Generally, named arguments really change what constitutes a good API and
what doesn't. Things like boolean flags to functions are considered bad
design *because* we do not have named arguments. If I pick out some random
Python API, say subprocess.run()...

   subprocess.run(args, *, stdin=None, input=None, stdout=None,
stderr=None, capture_output=False, shell=False, cwd=None, timeout=None,
check=False, encoding=None, errors=None, text=None, env=None,
universal_newlines=None)

... and show that to a PHP developer, they're probably going to tell me
that this is horrible API design. They would, of course, be wrong. It's
reasonable API design, just in a language that supports named arguments.

Anyway. Your point that named arguments expand the API surface has been
acknowledged. I don't think this issue is really avoidable, it's a rather
fundamental trade-off of named parameters. I do think you're a bit quick in
jumping to conclusions. It's not like this problem doesn't exist in
(nearly) every language supporting named arguments.

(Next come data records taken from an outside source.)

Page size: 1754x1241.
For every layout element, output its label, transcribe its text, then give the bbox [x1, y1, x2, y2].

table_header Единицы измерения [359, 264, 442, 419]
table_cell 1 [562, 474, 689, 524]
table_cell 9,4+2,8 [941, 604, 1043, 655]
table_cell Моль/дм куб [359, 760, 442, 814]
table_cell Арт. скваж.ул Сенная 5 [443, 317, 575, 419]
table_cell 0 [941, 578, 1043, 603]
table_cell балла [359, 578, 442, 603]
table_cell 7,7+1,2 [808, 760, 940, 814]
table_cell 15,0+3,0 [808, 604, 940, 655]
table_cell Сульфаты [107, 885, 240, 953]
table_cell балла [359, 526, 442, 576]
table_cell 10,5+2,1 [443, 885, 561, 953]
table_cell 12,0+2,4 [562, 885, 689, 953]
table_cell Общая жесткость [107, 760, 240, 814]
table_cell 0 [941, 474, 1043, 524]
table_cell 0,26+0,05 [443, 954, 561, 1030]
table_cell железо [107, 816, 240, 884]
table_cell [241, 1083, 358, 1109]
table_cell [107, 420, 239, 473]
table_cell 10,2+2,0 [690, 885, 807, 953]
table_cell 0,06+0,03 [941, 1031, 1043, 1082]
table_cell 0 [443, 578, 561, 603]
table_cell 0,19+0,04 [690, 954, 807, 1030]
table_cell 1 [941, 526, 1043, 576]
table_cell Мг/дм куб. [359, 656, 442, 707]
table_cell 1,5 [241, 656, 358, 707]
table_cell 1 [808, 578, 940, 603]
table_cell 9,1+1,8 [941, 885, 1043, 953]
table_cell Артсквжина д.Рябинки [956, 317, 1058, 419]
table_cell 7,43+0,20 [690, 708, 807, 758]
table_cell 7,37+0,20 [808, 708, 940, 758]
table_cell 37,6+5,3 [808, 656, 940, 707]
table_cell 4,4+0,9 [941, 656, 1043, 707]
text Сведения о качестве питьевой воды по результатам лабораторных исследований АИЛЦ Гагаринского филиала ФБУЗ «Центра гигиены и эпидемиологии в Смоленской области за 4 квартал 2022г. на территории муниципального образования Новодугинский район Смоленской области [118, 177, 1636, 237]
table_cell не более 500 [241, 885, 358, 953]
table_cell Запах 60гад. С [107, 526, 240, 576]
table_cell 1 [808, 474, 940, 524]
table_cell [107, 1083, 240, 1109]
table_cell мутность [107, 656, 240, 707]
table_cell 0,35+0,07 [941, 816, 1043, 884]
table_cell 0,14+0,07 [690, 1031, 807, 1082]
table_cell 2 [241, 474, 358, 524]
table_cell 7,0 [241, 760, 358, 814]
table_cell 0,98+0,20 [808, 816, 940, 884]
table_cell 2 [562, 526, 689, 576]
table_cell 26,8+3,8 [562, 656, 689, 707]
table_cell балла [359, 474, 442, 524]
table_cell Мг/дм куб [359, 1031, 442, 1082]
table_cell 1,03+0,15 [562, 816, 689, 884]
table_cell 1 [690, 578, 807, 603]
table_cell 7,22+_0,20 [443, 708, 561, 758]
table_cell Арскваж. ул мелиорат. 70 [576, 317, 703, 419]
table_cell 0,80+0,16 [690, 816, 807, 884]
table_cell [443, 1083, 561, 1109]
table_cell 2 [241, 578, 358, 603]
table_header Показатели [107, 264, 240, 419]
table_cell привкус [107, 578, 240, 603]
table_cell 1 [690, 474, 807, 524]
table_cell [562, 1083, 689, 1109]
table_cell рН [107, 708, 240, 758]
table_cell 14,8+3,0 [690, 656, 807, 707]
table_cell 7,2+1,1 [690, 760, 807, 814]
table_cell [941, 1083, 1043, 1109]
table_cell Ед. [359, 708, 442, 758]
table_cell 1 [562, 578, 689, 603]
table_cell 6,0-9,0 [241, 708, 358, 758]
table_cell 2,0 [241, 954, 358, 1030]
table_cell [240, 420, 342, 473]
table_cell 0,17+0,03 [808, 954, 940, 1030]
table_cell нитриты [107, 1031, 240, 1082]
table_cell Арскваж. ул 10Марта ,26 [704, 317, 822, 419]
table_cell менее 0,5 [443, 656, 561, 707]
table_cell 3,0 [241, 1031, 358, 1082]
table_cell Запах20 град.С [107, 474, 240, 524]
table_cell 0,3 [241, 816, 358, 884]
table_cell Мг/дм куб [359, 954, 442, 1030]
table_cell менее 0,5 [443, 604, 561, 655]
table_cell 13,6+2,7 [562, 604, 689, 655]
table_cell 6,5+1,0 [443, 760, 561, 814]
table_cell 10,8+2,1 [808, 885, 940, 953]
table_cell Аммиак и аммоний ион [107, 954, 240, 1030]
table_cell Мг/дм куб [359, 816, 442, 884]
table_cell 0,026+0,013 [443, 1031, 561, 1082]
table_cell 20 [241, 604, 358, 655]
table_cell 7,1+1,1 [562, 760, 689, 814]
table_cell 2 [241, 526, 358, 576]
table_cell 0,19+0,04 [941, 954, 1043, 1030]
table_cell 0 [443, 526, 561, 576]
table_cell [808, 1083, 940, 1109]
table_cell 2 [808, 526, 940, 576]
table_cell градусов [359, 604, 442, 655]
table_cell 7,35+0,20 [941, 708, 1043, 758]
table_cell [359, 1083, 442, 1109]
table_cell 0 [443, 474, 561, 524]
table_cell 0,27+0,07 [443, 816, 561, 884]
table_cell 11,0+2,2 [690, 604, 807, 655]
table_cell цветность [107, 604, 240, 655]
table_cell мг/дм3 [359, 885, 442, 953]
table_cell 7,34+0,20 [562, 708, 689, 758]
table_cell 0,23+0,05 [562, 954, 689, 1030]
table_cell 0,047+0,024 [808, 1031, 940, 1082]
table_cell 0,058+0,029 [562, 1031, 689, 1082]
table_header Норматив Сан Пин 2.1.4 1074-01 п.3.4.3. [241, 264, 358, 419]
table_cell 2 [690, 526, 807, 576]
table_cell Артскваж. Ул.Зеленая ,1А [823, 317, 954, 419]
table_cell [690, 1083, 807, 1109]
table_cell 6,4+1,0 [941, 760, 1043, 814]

There are some things we can do to mitigate this though. One that we
recently discussed in chat is to allow methods to change parameters during
inheritance, and allow named arguments to refer to the parameter names of
the parent method as well. Renaming parameters in a way that causes
conflicts (same parameter name at different position) would cause an LSP
error. I'm not entirely convinced this is the best approach yet, but this
does address some concerns (including the "interface extraction" concern
you mention on reddit).

Another is to allow specifying the public parameter name and the private
parameter variable name separately, as is possible in Swift. This would
allow changing "parameter" names arbitrarily, without breaking the public
API. This would be a pretty direct counter to your concern, but I'm not
really sure that your concern is important enough to warrant the additional
weight in language complexity. I've never used Swift myself, so maybe this
is actually awesome and I just don't know it.